Doctors initially thought her symptoms were all down to an infection and gave Trish treatment. However, they later realised it was actually a malignant tumour, first trying to treat it with radiotherapy which didn’t work, meaning they had to go for plan B: removing her nose.
Trish, a public health inspector from Canada, said: “I'm not a vain person and don’t think much about looks, I knew I wasn’t unattractive but I did think about what this would mean for my identity.
“But I was in so much pain by that point, I just wanted it gone.
“It was so bad when I turned up for the surgery. The doctor looked at it and said ‘The tumour is angry’.
“I asked her if it was to remove my nose, already knowing the answer, she then said yes.
“I began to cry probably for a solid 10 mins and the whole time she consoled me. The anxiety set in shortly after and I was nauseous and dizzy for a week.”
Trish first started noticing the pain when she washed her face or caught her nose while getting dressed, but after things got worse she went to see a doctor in September 2019.
She was told the pain was the result of a dry nose, and figured it was ‘no big deal’ as she doesn’t smoke, do drugs and doesn’t drink much.
But antibiotics and other treatments failed to resolve the issue, and the pain only continued to worsen.
Trish was later referred to an ear, nose and throat specialist, who was concerned that – while her sinus scan came back normal – found after examination that her nostril seemed to be completely closed and there was also a bump on the inside her nostril.
Believing it was a calcified cyst or blood clot, the doctor told her they would book her in for an appointment to remove it.
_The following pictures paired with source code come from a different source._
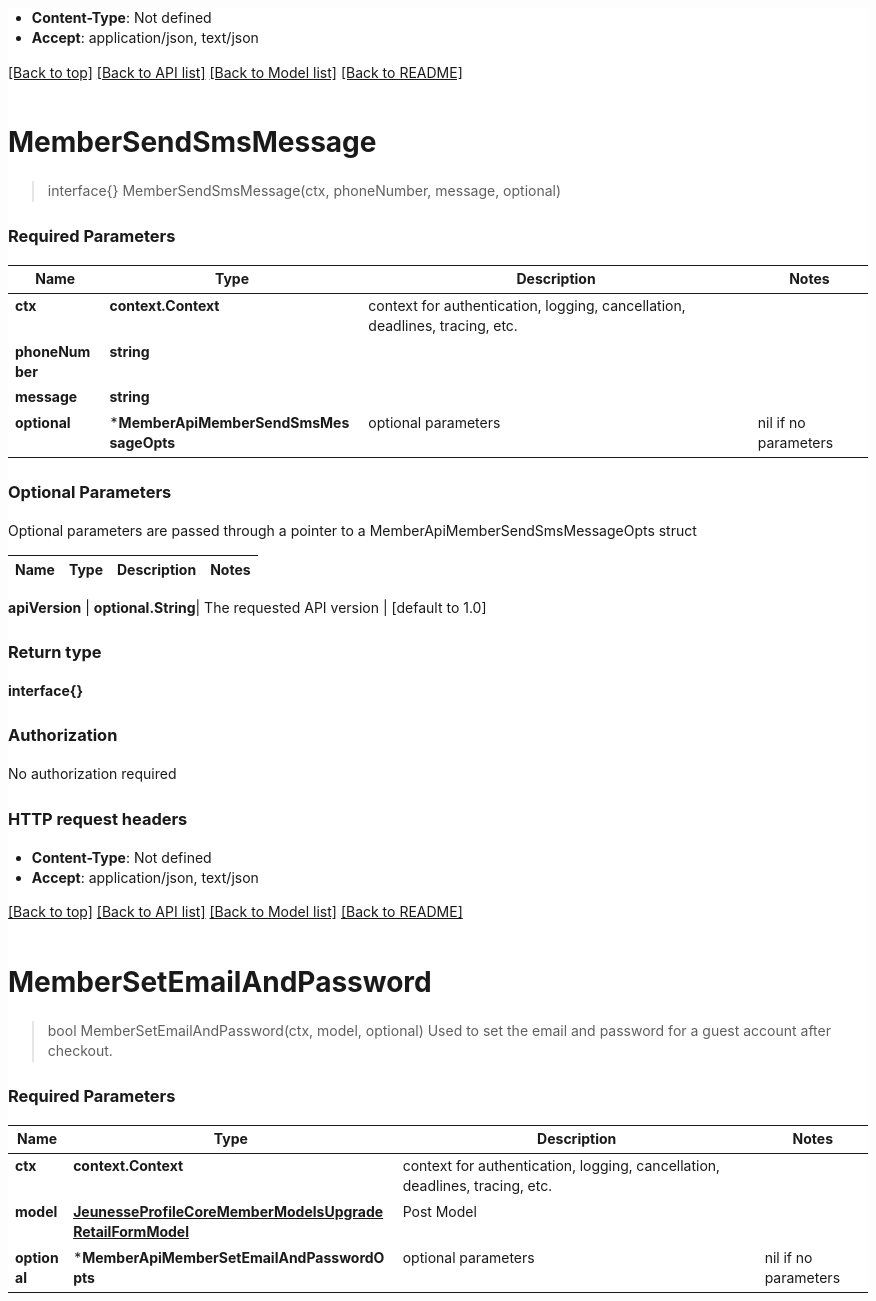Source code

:  - **Content-Type**: Not defined
 - **Accept**: application/json, text/json

[[Back to top]](#) [[Back to API list]](../README.md#documentation-for-api-endpoints) [[Back to Model list]](../README.md#documentation-for-models) [[Back to README]](../README.md)

# **MemberSendSmsMessage**
> interface{} MemberSendSmsMessage(ctx, phoneNumber, message, optional)


### Required Parameters

Name | Type | Description  | Notes
------------- | ------------- | ------------- | -------------
 **ctx** | **context.Context** | context for authentication, logging, cancellation, deadlines, tracing, etc.
  **phoneNumber** | **string**|  | 
  **message** | **string**|  | 
 **optional** | ***MemberApiMemberSendSmsMessageOpts** | optional parameters | nil if no parameters

### Optional Parameters
Optional parameters are passed through a pointer to a MemberApiMemberSendSmsMessageOpts struct

Name | Type | Description  | Notes
------------- | ------------- | ------------- | -------------


 **apiVersion** | **optional.String**| The requested API version | [default to 1.0]

### Return type

**interface{}**

### Authorization

No authorization required

### HTTP request headers

 - **Content-Type**: Not defined
 - **Accept**: application/json, text/json

[[Back to top]](#) [[Back to API list]](../README.md#documentation-for-api-endpoints) [[Back to Model list]](../README.md#documentation-for-models) [[Back to README]](../README.md)

# **MemberSetEmailAndPassword**
> bool MemberSetEmailAndPassword(ctx, model, optional)
Used to set the email and password for a guest account after checkout.

### Required Parameters

Name | Type | Description  | Notes
------------- | ------------- | ------------- | -------------
 **ctx** | **context.Context** | context for authentication, logging, cancellation, deadlines, tracing, etc.
  **model** | [**JeunesseProfileCoreMemberModelsUpgradeRetailFormModel**](JeunesseProfileCoreMemberModelsUpgradeRetailFormModel.md)| Post Model | 
 **optional** | ***MemberApiMemberSetEmailAndPasswordOpts** | optional parameters | nil if no parameters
She said: “At the appointment, the doctor couldn’t get it to freeze and he ended up doing a biopsy. I remember him saying 'Wow it’s a tumour'.”
Following more tests, 10 days later the doctor confirmed that she had cancer – news that she ’struggled’ to take in.
“We were going to be starting fertility treatment at the time and he was telling me I needed to talk to them about that, that there might be chemo but definitely radiation, and they might have to remove my nose,” she said.
Within a month, she started six weeks of ‘aggressive’ radiation treatment to try and shrink size of the tumour.
Trish was then told doctors would have to wait three months to know whether or not it had worked – but within two weeks, her nose started becoming more painful again and eventually she was called in for another biopsy.
The test showed that the radiation had not worked, and that the tumour was growing quickly, meaning the only option left was to remove the nose with a rhinectomy.
She continued: “The tumour grew in a way that he had to take quite a lot on the right side.
“I was expecting a little triangle wound site but ended up with this huge wound site. It took a full year for the wound to heal. It usually takes three to six weeks.”
She added: “It wasn’t until I started wearing just a flat bandage and a mask that wouldn’t stay in place that you could tell I didn't have a nose and that’s when I noticed more people staring and pointing.
“It took many months before I could feel better in public even though the staring and comments persist to this day.”
In October 2021, she was fitted with a temporary prosthetic nose, which she said has been ‘so amazing’.
"It’s not just about looks but it means I can go out for a walk without being stared at or laughed at, and little things like being able to wear my glasses again,” she said.
Since the surgery, Trish has been working with a Canadian charity called AboutFace, which supports people with facial differences, and has also been speaking to other patients going through similar experiences at the prosthetic clinic to help them come to terms with what is happening.
She is now doing well, and currently has scans every six months, along with close monitoring to check for any signs of reoccurrence.